Dieser lebendige und nie unterbrochene Strom berühmter und einfacher Pilger, der seit dem Hochmittelalter bis in unsere Tage aus diesem Heiligtum einen Ort der Begegnung im Gebete und der Stärkung des christlichen Glaubens gemacht hat, bezeugt, wie sehr die Gestalt des Erzengels Michael, Hauptfigur vieler Seiten des Alten und Neuen Testaments, vom Volk verehrt und angerufen wird, und wie sehr die Kirche seines himmlischen Schutzes bedarf, des Schutzes dessen, der in der Bibel als der große Kämpfer gegen den Drachen, den Anführer der Dämonen, vorgestellt wird. Wir lesen in der Offenbarung: «Da entbrannte im Himmel ein Kampf; Michael und seine Engel erhoben sich, um mit dem Drachen zu kämpfen. Der Drache und seine Engel kämpften, aber sie konnten sich nicht halten, und sie verloren ihren Platz im Himmel. Er wurde gestürzt, der große Drache, die alte Schlange, die Teufel und Satan heißt und die ganze Welt verführt; der Drache wurde auf die Erde gestürzt, und mit ihm wurden seine Engel hinabgeworfen»(Offb 12,7-9). Der Autor des heiligen Textes legt uns in dieser dramatischen Beschreibung den Fall des ersten Engels vor, der vom Ehrgeiz verführt wurde, «wie Gott» zu werden. So erklärt sich auch die Reaktion des Erzengels Michael, dessen hebräischer Name «Wer ist wie Gott?» das Eintreten für die Einzigkeit und Unverletzbarkeit Gottes zum Ausdruck bringt.

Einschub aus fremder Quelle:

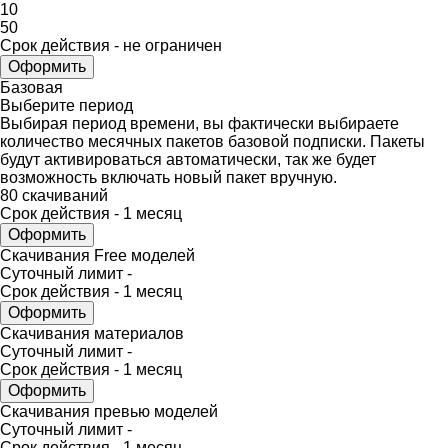
10
50
Срок действия - не ограничен
Оформить
Базовая
Выберите период
Выбирая период времени, вы фактически выбираете
количество месячных пакетов базовой подписки. Пакеты
будут активироваться автоматически, так же будет
возможность включать новый пакет вручную.
80
скачиваний
Срок действия -
1 месяц
Оформить
Скачивания Free моделей
Суточный лимит -
Срок действия -
1 месяц
Оформить
Скачивания материалов
Суточный лимит -
Срок действия -
1 месяц
Оформить
Скачивания превью моделей
Суточный лимит -
Срок действия -
1 месяц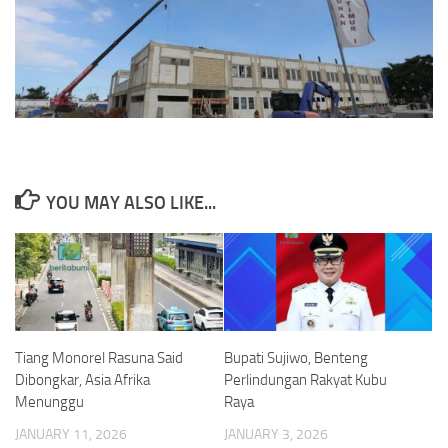
YOU MAY ALSO LIKE...
Tiang Monorel Rasuna Said
Bupati Sujiwo, Benteng
Dibongkar, Asia Afrika
Perlindungan Rakyat Kubu
Menunggu
Raya
JANUARY 11, 2026
JANUARY 3, 2026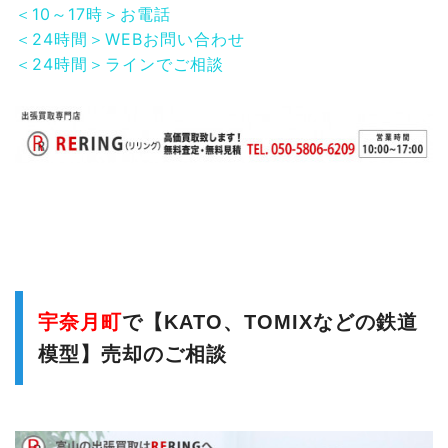
＜10～17時＞お電話
＜24時間＞WEBお問い合わせ
＜24時間＞ラインでご相談
宇奈月町
で【KATO、TOMIXなどの鉄道
模型】売却のご相談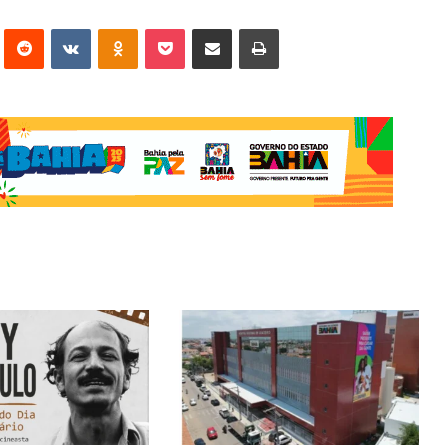
erest
Reddit
VK
OK
Pocket
Compartilhar via e-mail
Imprimir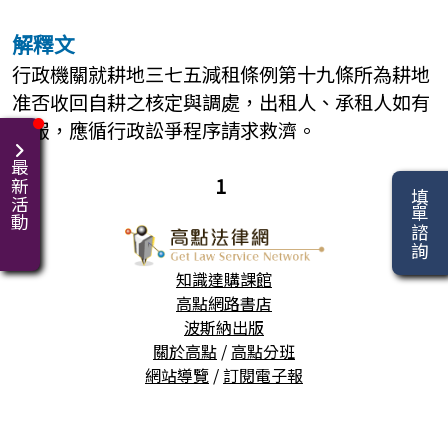
解釋文
行政機關就耕地三七五減租條例第十九條所為耕地
准否收回自耕之核定與調處，出租人、承租人如有
不服，應循行政訟爭程序請求救濟。
最新活動
1
填單諮詢
知識達購課館
高點網路書店
波斯納出版
關於高點
/
高點分班
網站導覽
/
訂閱電子報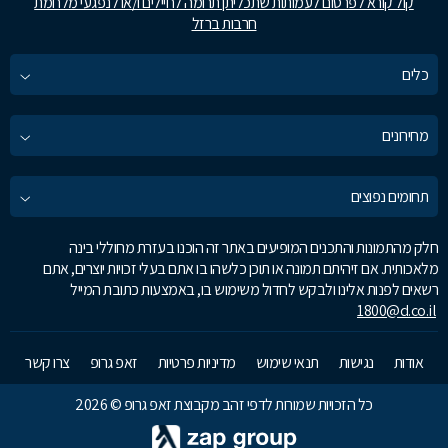
קול קורא לפרסום לעמותות שתכליתן תרומה לחיילים ו/או לנפגעי מלחמת
חרבות ברזל
כלים
מחירונים
תחומים נפוצים
חלק מהתמונות והתכנים המופיעים באתר זה הוכנו בעזרת מחוללי בינה
מלאכותית. אם זיהיתם תמונה או תוכן כלשהו בו אתם בעלי זכויות יוצרים, אתם
רשאים לפנות אלינו ולבקש לחדול משימוש בו, באמצעות כתובת המייל
1800@d.co.il
אודות
נגישות
תנאי שימוש
מדיניות פרטיות
זאפ גרופ
צרו קשר
כל הזכויות שמורות לדפי זהב מקבוצת זאפ גרופ © 2026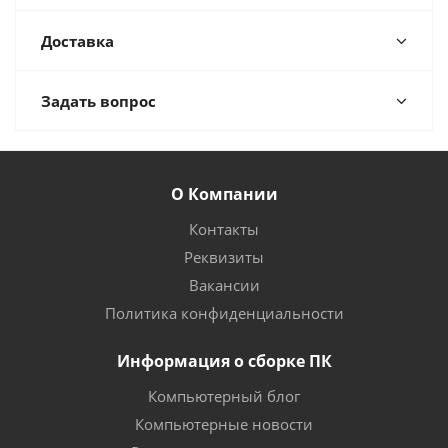
Доставка
Задать вопрос
О Компании
Контакты
Реквизиты
Вакансии
Политика конфиденциальности
Информация о сборке ПК
Компьютерный блог
Компьютерные новости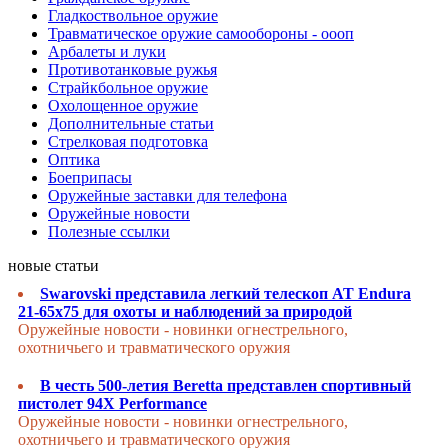
Гладкоствольное оружие
Травматическое оружие самообороны - оооп
Арбалеты и луки
Противотанковые ружья
Страйкбольное оружие
Охолощенное оружие
Дополнительные статьи
Стрелковая подготовка
Оптика
Боеприпасы
Оружейные заставки для телефона
Оружейные новости
Полезные ссылки
новые статьи
Swarovski представила легкий телескоп AT Endura
21-65x75 для охоты и наблюдений за природой
Оружейные новости - новинки огнестрельного,
охотничьего и травматического оружия
В честь 500-летия Beretta представлен спортивный
пистолет 94X Performance
Оружейные новости - новинки огнестрельного,
охотничьего и травматического оружия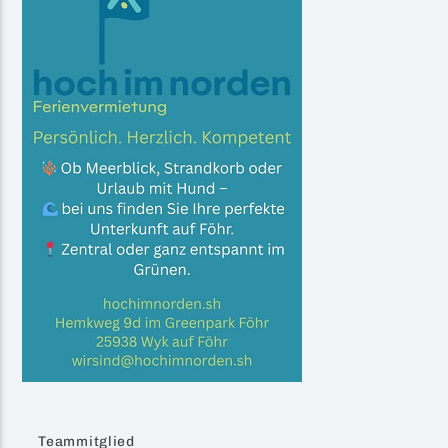
Teammitglied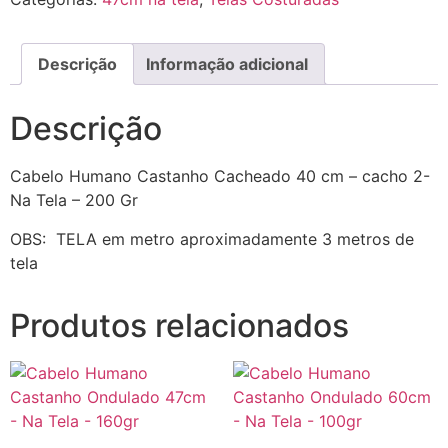
Descrição
Informação adicional
Descrição
Cabelo Humano Castanho Cacheado 40 cm – cacho 2-
Na Tela – 200 Gr
OBS: TELA em metro aproximadamente 3 metros de
tela
Produtos relacionados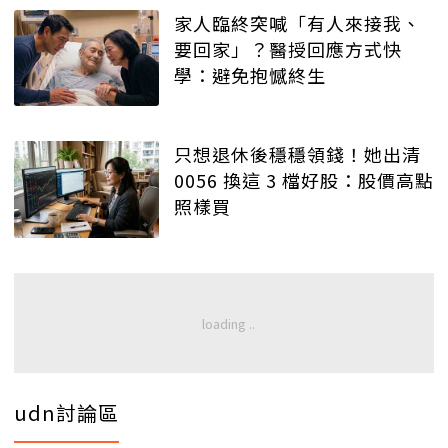
家人臨終突喊「有人來接我、
要回家」？醫授回應方式快
學：避免抱憾終生
只想退休後穩穩領錢！她出清
0056 換這 3 檔好股：股價高點
照樣買
udn討論區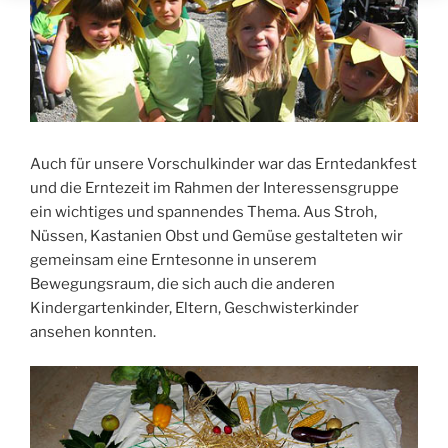
Auch für unsere Vorschulkinder war das Erntedankfest
und die Erntezeit im Rahmen der Interessensgruppe
ein wichtiges und spannendes Thema. Aus Stroh,
Nüssen, Kastanien Obst und Gemüse gestalteten wir
gemeinsam eine Erntesonne in unserem
Bewegungsraum, die sich auch die anderen
Kindergartenkinder, Eltern, Geschwisterkinder
ansehen konnten.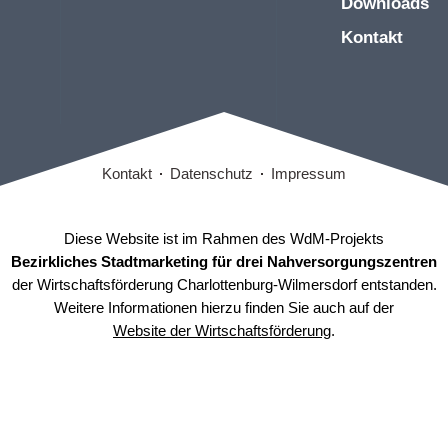
Downloads
Kontakt
Kontakt
Datenschutz
Impressum
Diese Website ist im Rahmen des WdM-Projekts
Bezirkliches Stadtmarketing für drei Nahversorgungszentren
der Wirtschaftsförderung Charlottenburg-Wilmersdorf entstanden.
Weitere Informationen hierzu finden Sie auch auf der
Website der Wirtschaftsförderung
.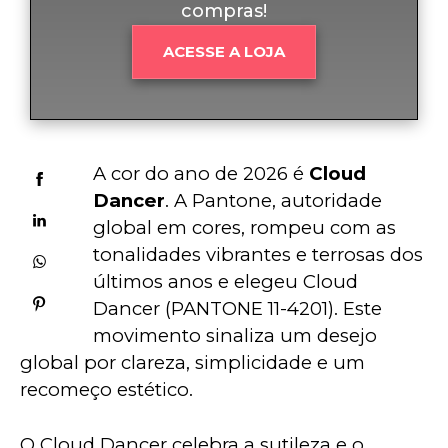
compras!
ACESSE A LOJA
A cor do ano de 2026 é 
Cloud 
Dancer
. A Pantone, autoridade 
global em cores, rompeu com as 
tonalidades vibrantes e terrosas dos 
últimos anos e elegeu Cloud 
Dancer (PANTONE 11-4201). Este 
movimento sinaliza um desejo 
global por clareza, simplicidade e um 
recomeço estético.
O Cloud Dancer celebra a sutileza e o 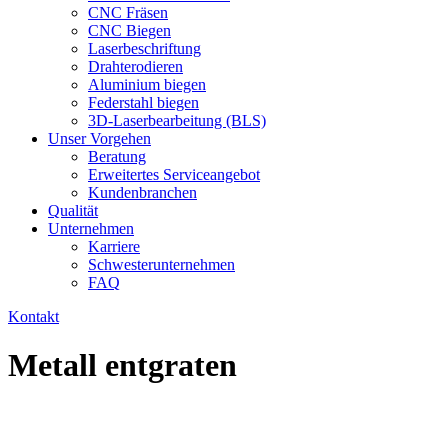
CNC Fräsen
CNC Biegen
Laserbeschriftung
Drahterodieren
Aluminium biegen
Federstahl biegen
3D-Laserbearbeitung (BLS)
Unser Vorgehen
Beratung
Erweitertes Serviceangebot
Kundenbranchen
Qualität
Unternehmen
Karriere
Schwesterunternehmen
FAQ
Kontakt
Metall entgraten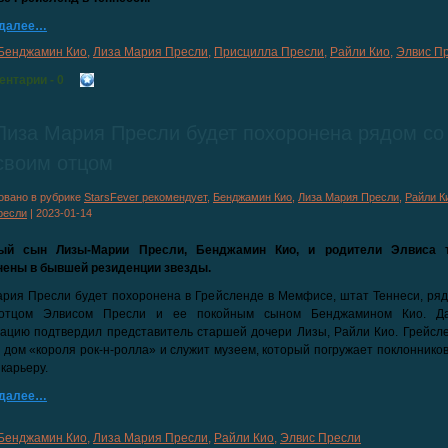
 далее…
Бенджамин Кио
,
Лиза Мария Пресли
,
Присцилла Пресли
,
Райли Кио
,
Элвис П
ентарии
- 0
Лиза Мария Пресли будет похоронена рядом со
своим отцом
овано в рубрике
StarsFever рекомендует
,
Бенджамин Кио
,
Лиза Мария Пресли
,
Райли К
ресли
|
2023-01-14
ый сын Лизы-Марии Пресли, Бенджамин Кио, и родители Элвиса 
нены в бывшей резиденции звезды.
рия Пресли будет похоронена в Грейсленде в Мемфисе, штат Теннеси, ряд
отцом Элвисом Пресли и ее покойным сыном Бенджамином Кио. Д
ацию подтвердил представитель старшей дочери Лизы, Райли Кио. Грейсл
дом «короля рок-н-ролла» и служит музеем, который погружает поклонников
 карьеру.
 далее…
Бенджамин Кио
,
Лиза Мария Пресли
,
Райли Кио
,
Элвис Пресли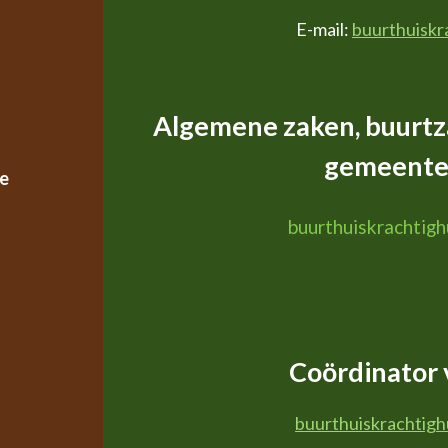
E-mail:
buurthuiskr
Algemene zaken, buurtz
gemeente 
e
buurthuiskrachtig
Coördinator v
buurthuiskrachtig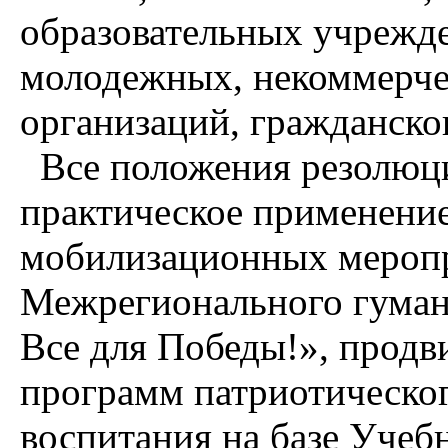
образовательных учрежден
молодежных, некоммерче
организаций, гражданско
Все положения резолюц
практическое применение
мобилизационных меропри
Межрегионального гуман
Все для Победы!», продв
программ патриотическог
воспитания на базе Учеб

3. Die Angaben der Offenbarung über die Persönlichkeit und die Rolle des heiligen Michael sind zwar lückenhaft, aber sehr beredt. Er ist der Erzengel (Jud 9), der sich für die unveräußerlichen Rechte Gottes einsetzt. Er ist «der große Engelfürst, der für die Sühne des Gottesvolkes eintritt» (Dan 12,1), aus dem der Erlöser hervorgehen wird. Das neue Volk Gottes ist jetzt die Kirche. Das ist nun der Grund, warum sie Michael als ihren Beschützer und Helfer in all ihren Kämpfen für die Verteidigung und Ausbreitung des Reiches Gottes auf Erden betrachtet. Wenn auch, der Versicherung des Herrn gemäß, «die Mächte der Unterwelt sie nicht überwältigen werden» (Mt 16,18), so bedeutet das jedoch nicht, dass wir keine Prüfungen und Kämpfe gegen die Hinterlist des Bösen zu bestehen haben.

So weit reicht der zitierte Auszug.